Teresa Sanz Nieto – Como una canción del Mester

Otra vez San Frutos, y ya llevo más años fuera que dentro. Me siento segoviana, aunque no sé bien qué es ser segoviano; más allá del ¡anda, majo!, no hay tratados al respecto. Si de algo he presumido, viviendo en Valladolid, y cuando en mi juventud lo hice en Madrid, es de que los segovianos habíamos ido avanzando sin atarnos al lamento de que todas nuestras desdichas son culpa de otros, pese a que nos guste hacer chistes sobre los tiempos en los que Madrid era el pueblo más grande de Segovia. Tantos segovianos como quedan, o más, sumando descendientes, han ido a lo largo de los siglos emigrando, con sus dos manos, una maletilla y su esfuerzo, sorteando los cambios con nostalgia, pero no con rencor.

Yo quiero ser segoviana como una canción del Mester, que la sientes como propia tú y también cualquier otro, aunque no haya nacido en esta provincia. Cumplen cincuenta años, y ni con otros cincuenta tendríamos tiempo de agradecer lo que han hecho por la causa segoviana. Siempre han estado ahí, desde que Alfredo Matesanz radiaba las peticiones del oyente.

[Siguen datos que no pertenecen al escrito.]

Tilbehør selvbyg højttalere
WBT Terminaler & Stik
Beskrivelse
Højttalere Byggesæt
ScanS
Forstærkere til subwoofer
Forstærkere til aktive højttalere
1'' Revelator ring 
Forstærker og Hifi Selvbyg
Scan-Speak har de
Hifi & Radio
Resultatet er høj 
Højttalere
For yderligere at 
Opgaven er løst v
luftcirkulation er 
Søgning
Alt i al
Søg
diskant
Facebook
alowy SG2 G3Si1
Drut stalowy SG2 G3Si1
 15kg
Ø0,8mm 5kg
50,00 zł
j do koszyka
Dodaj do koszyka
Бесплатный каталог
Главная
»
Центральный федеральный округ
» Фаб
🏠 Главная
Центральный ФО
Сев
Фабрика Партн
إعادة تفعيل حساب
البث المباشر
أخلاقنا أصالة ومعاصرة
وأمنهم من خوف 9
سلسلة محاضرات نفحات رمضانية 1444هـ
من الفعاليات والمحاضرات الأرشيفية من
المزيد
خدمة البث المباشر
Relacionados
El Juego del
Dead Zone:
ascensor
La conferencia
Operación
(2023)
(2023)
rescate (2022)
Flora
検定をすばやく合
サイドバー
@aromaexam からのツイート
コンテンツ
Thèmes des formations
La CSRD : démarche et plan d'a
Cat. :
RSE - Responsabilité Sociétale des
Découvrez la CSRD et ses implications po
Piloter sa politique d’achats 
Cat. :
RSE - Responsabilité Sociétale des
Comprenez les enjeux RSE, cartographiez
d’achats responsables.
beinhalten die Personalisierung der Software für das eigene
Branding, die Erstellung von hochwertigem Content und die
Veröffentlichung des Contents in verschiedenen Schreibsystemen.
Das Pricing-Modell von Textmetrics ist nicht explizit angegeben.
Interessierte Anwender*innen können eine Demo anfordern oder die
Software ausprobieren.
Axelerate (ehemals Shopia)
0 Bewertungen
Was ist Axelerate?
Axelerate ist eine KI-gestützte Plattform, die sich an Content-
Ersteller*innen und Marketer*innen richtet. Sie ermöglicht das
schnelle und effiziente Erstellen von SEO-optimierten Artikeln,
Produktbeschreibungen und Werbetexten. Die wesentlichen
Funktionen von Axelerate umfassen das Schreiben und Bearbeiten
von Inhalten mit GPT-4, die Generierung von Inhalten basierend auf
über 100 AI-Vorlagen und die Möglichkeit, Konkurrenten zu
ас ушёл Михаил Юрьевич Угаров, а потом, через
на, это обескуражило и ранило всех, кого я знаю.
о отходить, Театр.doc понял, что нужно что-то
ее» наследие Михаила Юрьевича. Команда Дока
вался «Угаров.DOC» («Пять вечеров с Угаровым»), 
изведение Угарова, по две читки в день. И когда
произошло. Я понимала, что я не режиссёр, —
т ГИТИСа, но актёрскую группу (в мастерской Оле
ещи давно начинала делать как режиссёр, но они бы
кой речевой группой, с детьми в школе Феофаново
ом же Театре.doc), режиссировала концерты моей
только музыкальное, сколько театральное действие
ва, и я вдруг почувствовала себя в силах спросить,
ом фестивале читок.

La primera vez que vi un concierto suyo, en la plaza de Santa Eulalia, era una niña y me ruborizaba cantar que las segovianas teníamos “los ojos más bonitos que la lunita de enero”. A lo largo de los años los he visto muchas veces, la última hace bien poco, en la plaza mayor de Valladolid. Había mujeres muy mayores, tan mayores que seguro que fueron a la Sección Femenina; también grupillos anhelantes de escuchar los Comuneros, esos que en la transición recibieron el folklore como la llama de rebelión que les unía con sus antepasados. Pero sobre todo había gente, mucha gente, que se dejaba llevar, feliz, por lo que se les ocurría a los tipos que ocupaban el escenario, con simpatía y humildad.

En dos horas de concierto quedó muy claro que eran de Segovia; pero no porque presumieran de especiales, porque en Castilla y en la galaxia entera nadie es más que nadie. Por eso, cuando cantan 25 pueblecitos no paran y dicen “eh, que acaban los de Valladolid y empiezan los de Segovia”, porque para el caminante no hay límite alguno, los pinos y los matojos siguen constantes sobre la tierra.

Aunque ya no vayamos a segar a mano, ni a moler el trigo, ni usemos refajo, ni nos pegue ni padri ni güelu, sigue cortando el aire un verso como “lo que cuesta el trabajar, si cuánto pillo supiera, no abusaría del pobre, ni tampoco del jornal”. Seguimos enamorándonos de imposibles, aunque no muramos de pena, como la niña Adela; comprando, más que nunca, un abrelatas para romper los moldes de hojalata en los que algunos y algunas quieren encerrarnos; huyendo de las malas lenguas, que cortan más que el acero, y capeando los intereses de curas y taberneros con una pizca de irreverencia.

Pero sobre todo la música del Mester es una celebración de la vida. La vida que pasa como una exhalación sin dejarte nada y, con suerte, asomado a la ventana, y aun así te mantiene a la espera de si las cigüeñas han de volver por san Blas, o de si las heladas de marzo se llevarán los brotes. Puedes cantar, aunque no cantes bien, aunque no sepas; puedes bailar, aunque no tengas traje de terciopelo, basta con que te pongas una cintita en el pelo.

Si ser segoviano fuera llenarme de orgullo y de ira contra los otros, tiraría mi partida de nacimiento, para que desapareciera y no dejara ni rastro. No merece la pena entregar a los hijos la herencia envenenada de un territorio perdido que, como todos los paraísos, nunca existió. Mejor dejarles como patrimonio un puñado de canciones que hablen de los pájaros, del trabajo, del valor, de la aceptación, del amor, de la muerte y también de la alegría. Con eso podrán vivir en cualquier parte.